Please rewrite the entries from the line that contains "What Y value" through the end of the entries, substituting "segments" for "slices" and leaving everything else unchanged. Leave the pictures out of your answer.
Top of STUDY MATERIAL
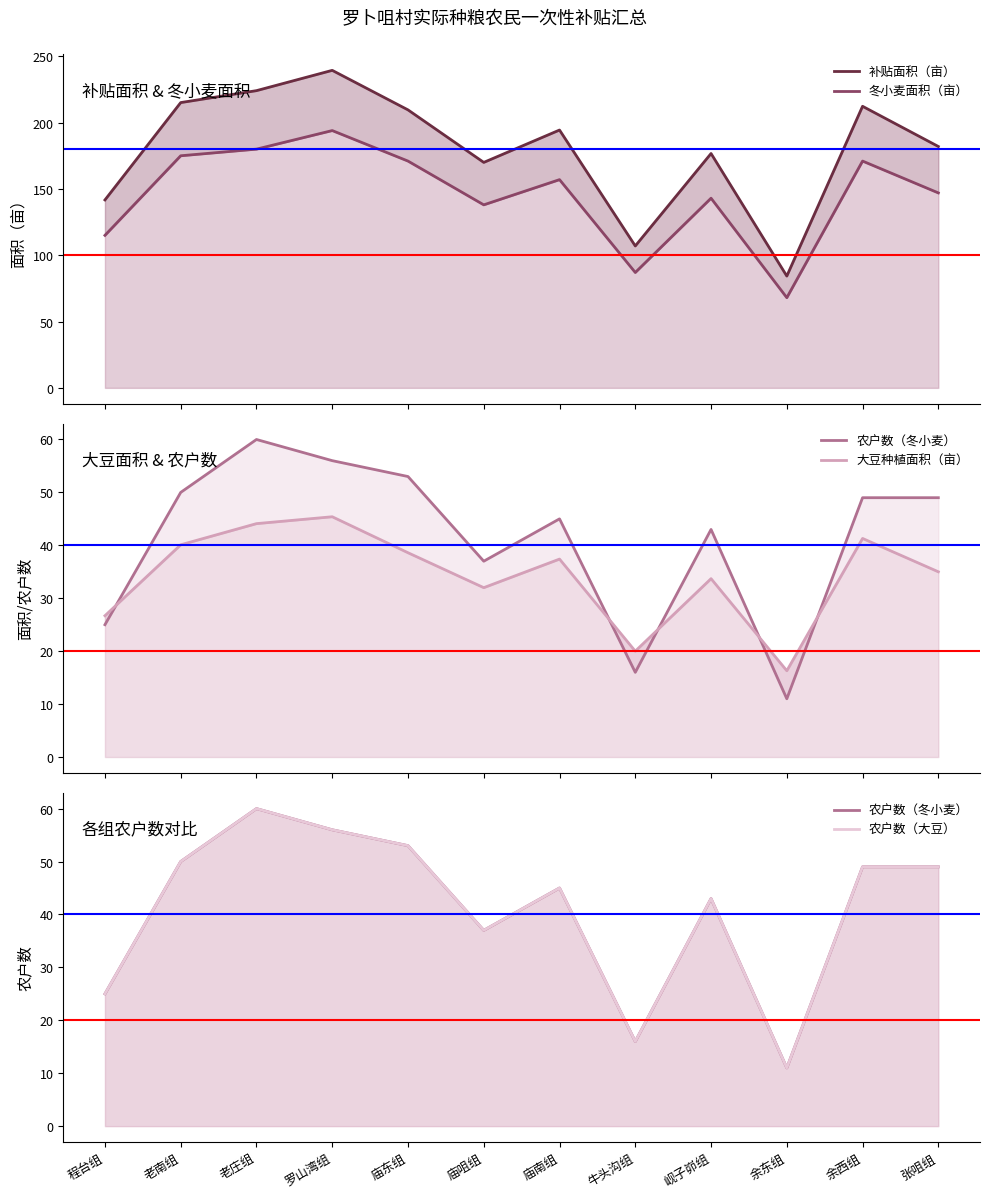

Reading left to right, extract all data points from this chart.

补贴面积（亩）: 141.7	215.1	224.1	239.4	209.6	170.0	194.4	107.0	176.7	84.3	212.3	182.0
冬小麦面积（亩）: 115.0	175.0	180.0	194.0	171.0	138.0	157.0	87.0	143.0	68.0	171.0	147.0
农户数（冬小麦）: 25.0	50.0	60.0	56.0	53.0	37.0	45.0	16.0	43.0	11.0	49.0	49.0
大豆种植面积（亩）: 26.7	40.1	44.1	45.4	38.6	32.0	37.4	20.0	33.7	16.3	41.3	35.0
农户数（大豆）: 25.0	50.0	60.0	56.0	53.0	37.0	45.0	16.0	43.0	11.0	49.0	49.0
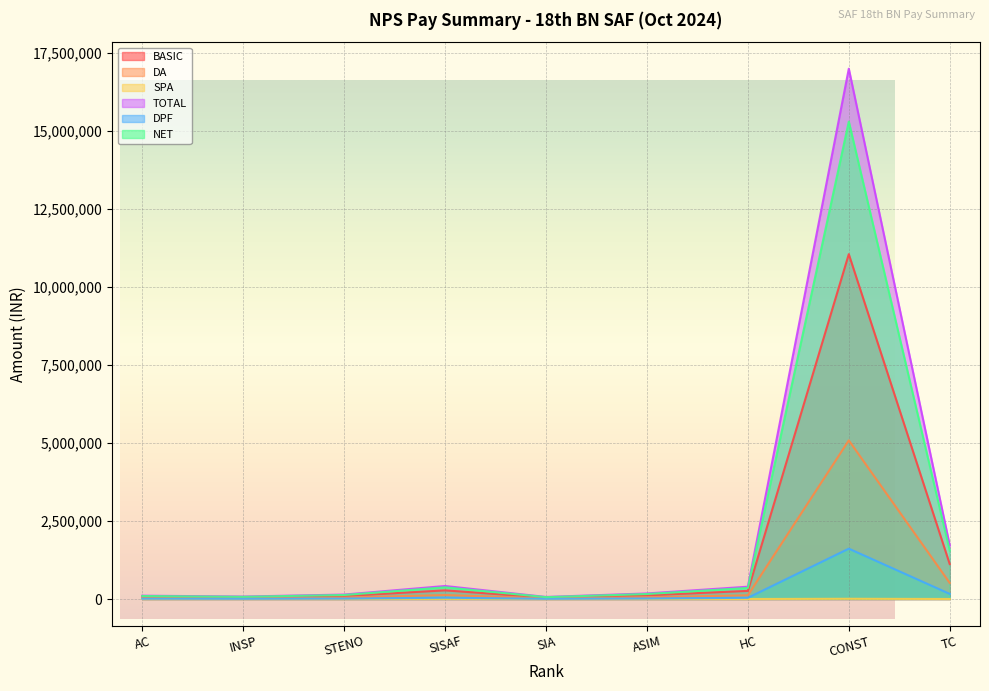

Reading left to right, transcribe all the data shown in this chart.

BASIC: 73200	52500	95800	277000	44600	118000	260000	11049950	1119500
DA: 33672	24150	44068	127420	20516	54280	119600	5082977	514970
SPA: 0	1018	36	6108	18	440	126	7272	720
TOTAL: 106932	78728	142716	416888	66194	178399	394356	16993129	1721629
DPF: 10687	7665	13987	40442	6512	17228	37960	1613314	163453
NET: 95845	70863	128329	375246	59482	160171	354996	15299215	1550176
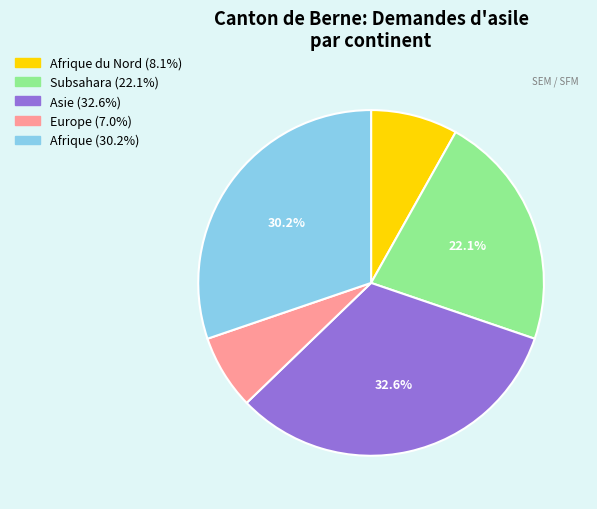

Which has a higher value, Asie (32.6%) or Afrique (30.2%)?

Asie (32.6%)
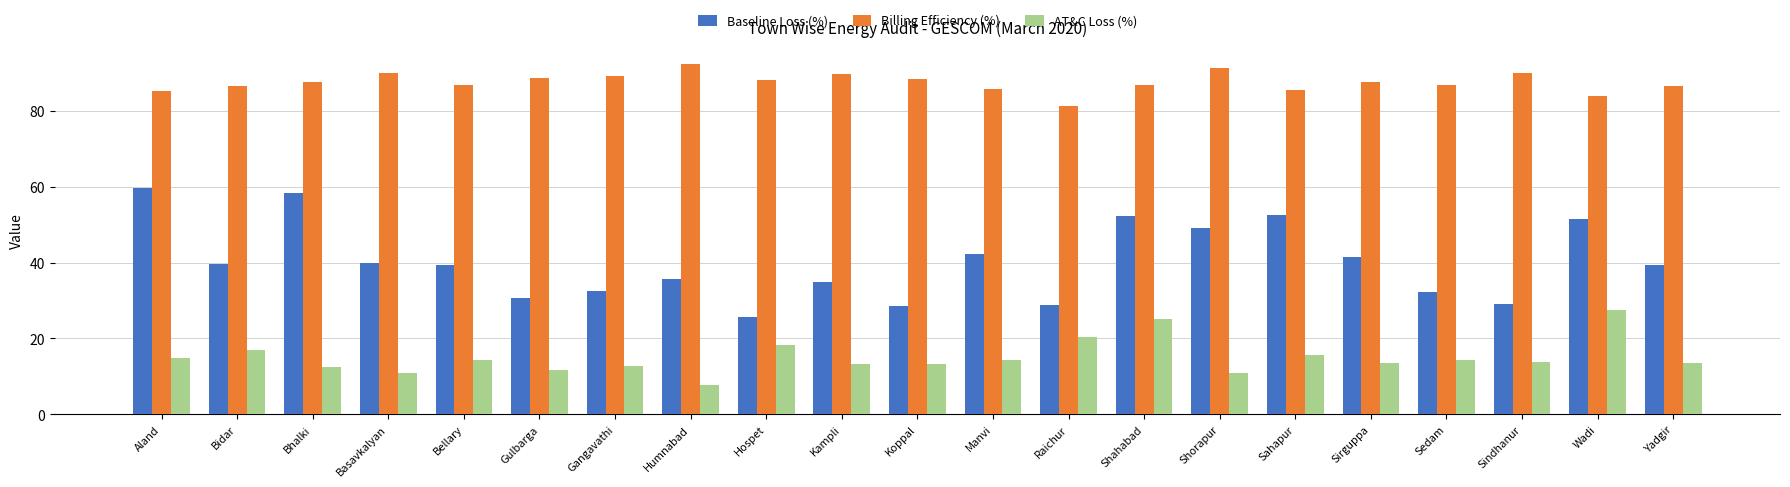

True or false: Billing Efficiency (%) has a value of 120.2 at Raichur.

False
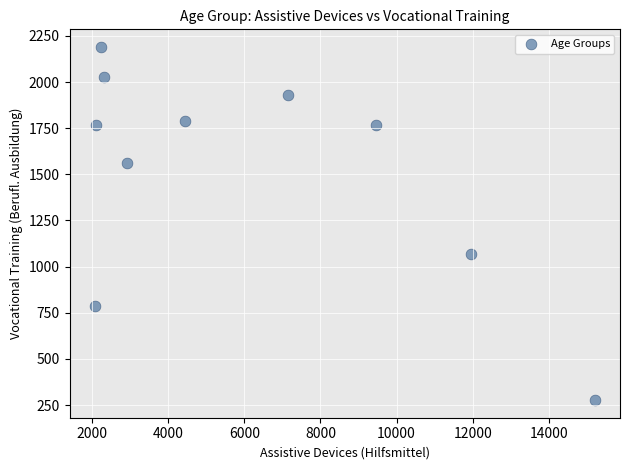

What Y value in the scatter plot is closest to 1233?

1071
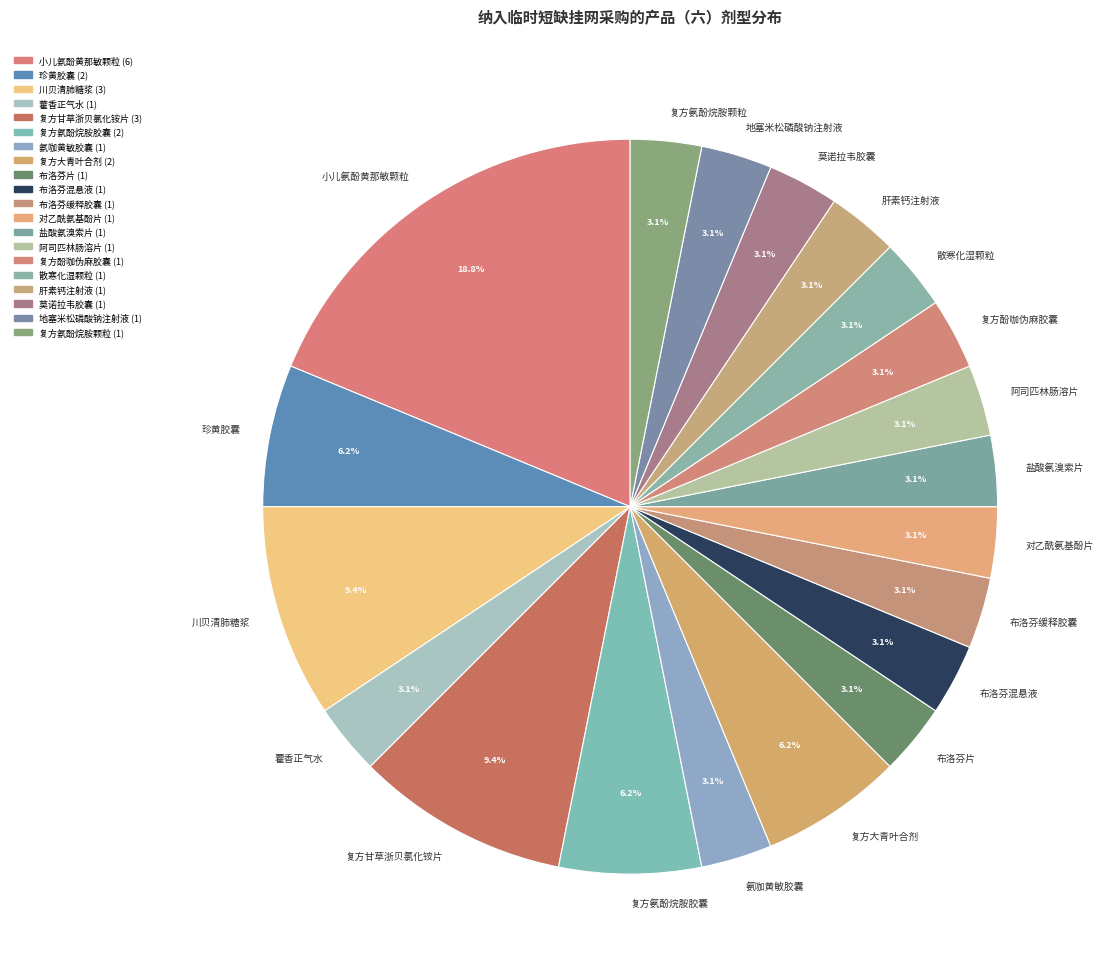

How many slices are in this pie chart?

20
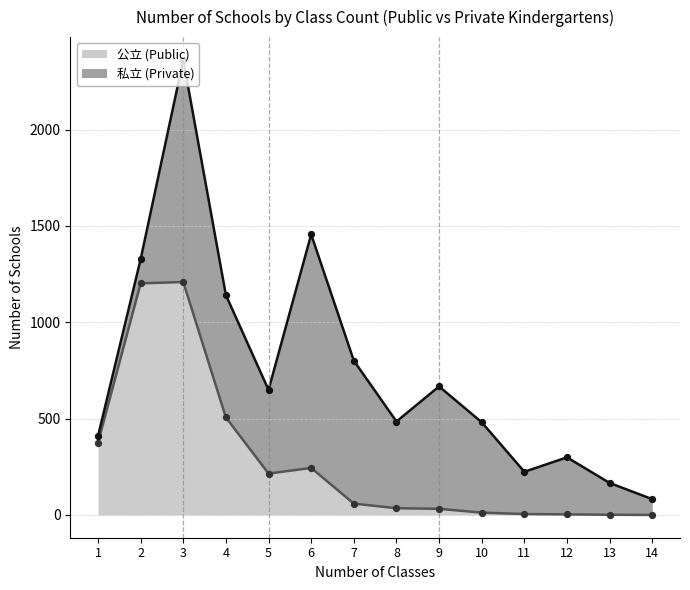

Between 4 and 12, which is larger?

4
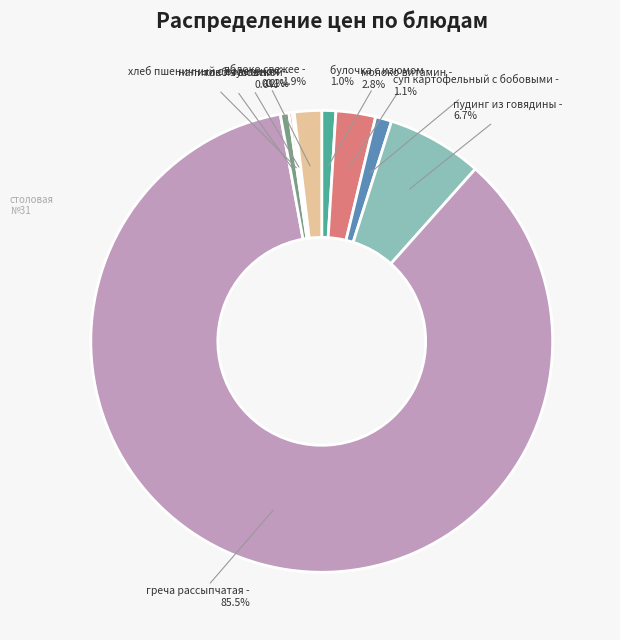

Is there a majority slice in this chart?

Yes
Bottom of STUDY MATERIAL
» **ANSWER BOX**:
What Y value in the scatter plot is closest to 1233?

1071

How many segments are in this pie chart?

20

Between 4 and 12, which is larger?

4

Is there a majority slice in this chart?

Yes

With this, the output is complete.